Tuesday, February 19, 2008

UPDATE: Bond Insurer Woes May Cause $7-$10 Bln Hit For Banks: Moody's

(Dow Jones) -- Downgrades of bond insurers could require banks and securities firms to increase reserves by between $7 billion and $10 billion, rating agency Moody's Investors Service estimated on Tuesday.

If trouble in the so-called monoline business gets even worse, banks may have to set aside $20 billion to $30 billion to boost reserves covering counterparty risks, the agency added.

Several banks hedged holdings of complex mortgage-related securities known as collateralized debt obligations (CDOs) by buying guarantees from bond insurers such as Ambac Financial (ABK), MBIA Inc. (MBI) and FGIC.

But FGIC has lost its crucial AAA rating and its two larger rivals are in danger of losing theirs too. If that happens, the guarantees they sold to banks will probably be worth less and these counterparties may have to write down the value of their hedges.
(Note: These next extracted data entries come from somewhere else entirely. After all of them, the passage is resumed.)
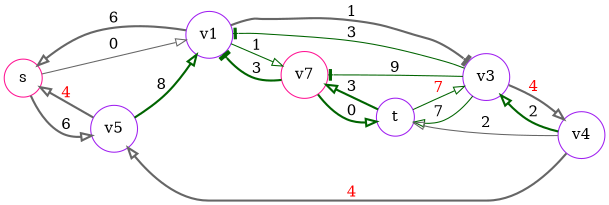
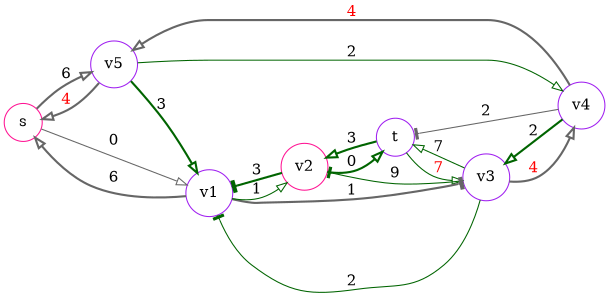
  digraph {
    rankdir=LR
    node [color=purple shape=circle]
    edge [arrowhead=onormal color=darkgreen style=bold]
    s [color=deeppink rank=max]
    t [rank=min]
    v3
    v5
    v4
    v1
-   v2 [color=deeppink label=v7]
+   v2 [color=deeppink]
    subgraph sub_1 {
      s
      t
      v3
      v5
      v4
    }
    s -> v5 [color=gray40 label=6]
    s -> v1 [color=gray40 label=0 style=solid]
    t -> v3 [fontcolor=red label=7 style=solid]
    t -> v2 [label=3]
    v3 -> t [label=7 style=solid]
    v3 -> v4 [color=gray40 fontcolor=red label=4]
-   v3 -> v1 [arrowhead=tee label=3 style=solid]
+   v3 -> v1 [arrowhead=tee label=2 style=solid]
    v3 -> v2 [arrowhead=tee label=9 style=solid]
    v5 -> s [color=gray40 fontcolor=red label=4]
-   v5 -> v1 [label=8]
-   v4 -> t [color=gray40 label=2 style=solid]
+   v5 -> v4 [label=2 style=solid]
+   v5 -> v1 [label=3]
+   v4 -> t [arrowhead=tee color=gray40 label=2 style=solid]
    v4 -> v3 [label=2]
    v4 -> v5 [color=gray40 fontcolor=red label=4]
    v1 -> s [color=gray40 label=6]
    v1 -> v3 [arrowhead=tee color=gray40 label=1]
    v1 -> v2 [label=1 style=solid]
    v2 -> t [label=0]
    v2 -> v1 [arrowhead=tee label=3]
  }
About 20 banks and securities firms have roughly $120 billion worth of hedges with financial guarantors on CDOs that contain asset-backed securities, Moody's said on Tuesday.

"We are currently evaluating these individual exposures to assess how institutions can absorb the additional counterparty reserves that might be required if one or more financial guarantors were downgraded," the agency said in a statement.